Saved data entries:
################

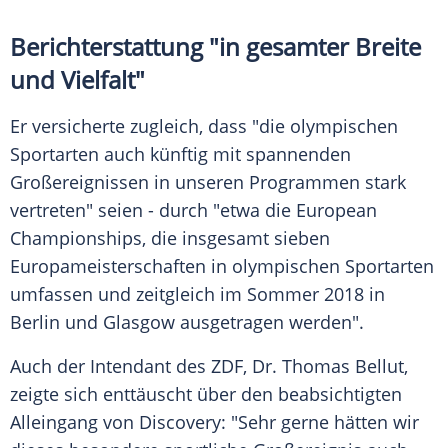
Berichterstattung "in gesamter Breite
und Vielfalt"
Er versicherte zugleich, dass "die olympischen
Sportarten auch künftig mit spannenden
Großereignissen in unseren Programmen stark
vertreten" seien - durch "etwa die European
Championships, die insgesamt sieben
Europameisterschaften in olympischen Sportarten
umfassen und zeitgleich im Sommer 2018 in
Berlin und Glasgow ausgetragen werden".
Auch der Intendant des
ZDF
, Dr.
Thomas Bellut
,
zeigte sich enttäuscht über den beabsichtigten
Alleingang von
Discovery
: "Sehr gerne hätten wir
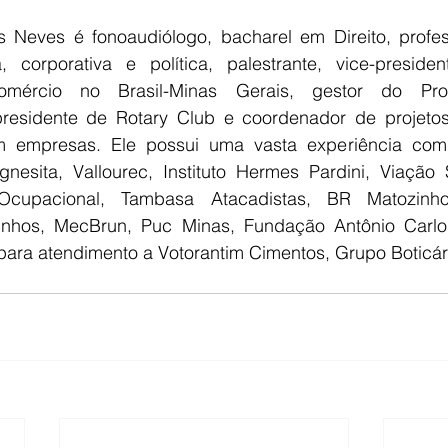
s Neves é fonoaudiólogo, bacharel em Direito, profess
a, corporativa e política, palestrante, vice-presid
mércio no Brasil-Minas Gerais, gestor do Pr
residente de Rotary Club e coordenador de projetos
m empresas. Ele possui uma vasta experiência com 
gnesita, Vallourec, Instituto Hermes Pardini, Viação S
cupacional, Tambasa Atacadistas, BR Matozinhos
zinhos, MecBrun, Puc Minas, Fundação Antônio Carlo
para atendimento a Votorantim Cimentos, Grupo Boticár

################

Only the lines from the line that contains "Alleingang von" through the end of the entries are to be written out, exactly and without pictures, both ends included.

Alleingang von
Discovery
: "Sehr gerne hätten wir
s Neves é fonoaudiólogo, bacharel em Direito, profess
a, corporativa e política, palestrante, vice-presid
mércio no Brasil-Minas Gerais, gestor do Pr
residente de Rotary Club e coordenador de projetos
m empresas. Ele possui uma vasta experiência com 
gnesita, Vallourec, Instituto Hermes Pardini, Viação S
cupacional, Tambasa Atacadistas, BR Matozinhos
zinhos, MecBrun, Puc Minas, Fundação Antônio Carlo
para atendimento a Votorantim Cimentos, Grupo Boticár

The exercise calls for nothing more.